▶ **Aim of the exercise**: Write out exactly the line containing "Bean Validation Cheat Sheet" along with each line that follows it in the records below, and no others.

>>>>>

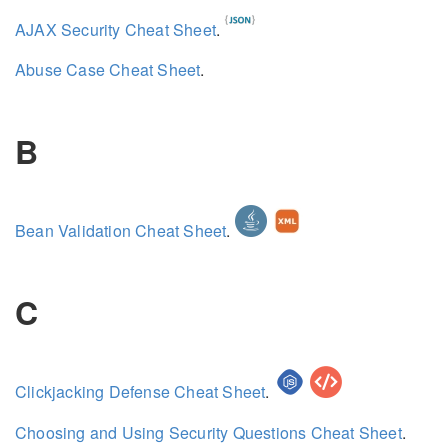
AJAX Security Cheat Sheet
.
Abuse Case Cheat Sheet
.
B
Bean Validation Cheat Sheet
.
C
Clickjacking Defense Cheat Sheet
.
Choosing and Using Security Questions Cheat Sheet
.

<<<<<

▶ **Response below**:
Bean Validation Cheat Sheet
.
C
Clickjacking Defense Cheat Sheet
.
Choosing and Using Security Questions Cheat Sheet
.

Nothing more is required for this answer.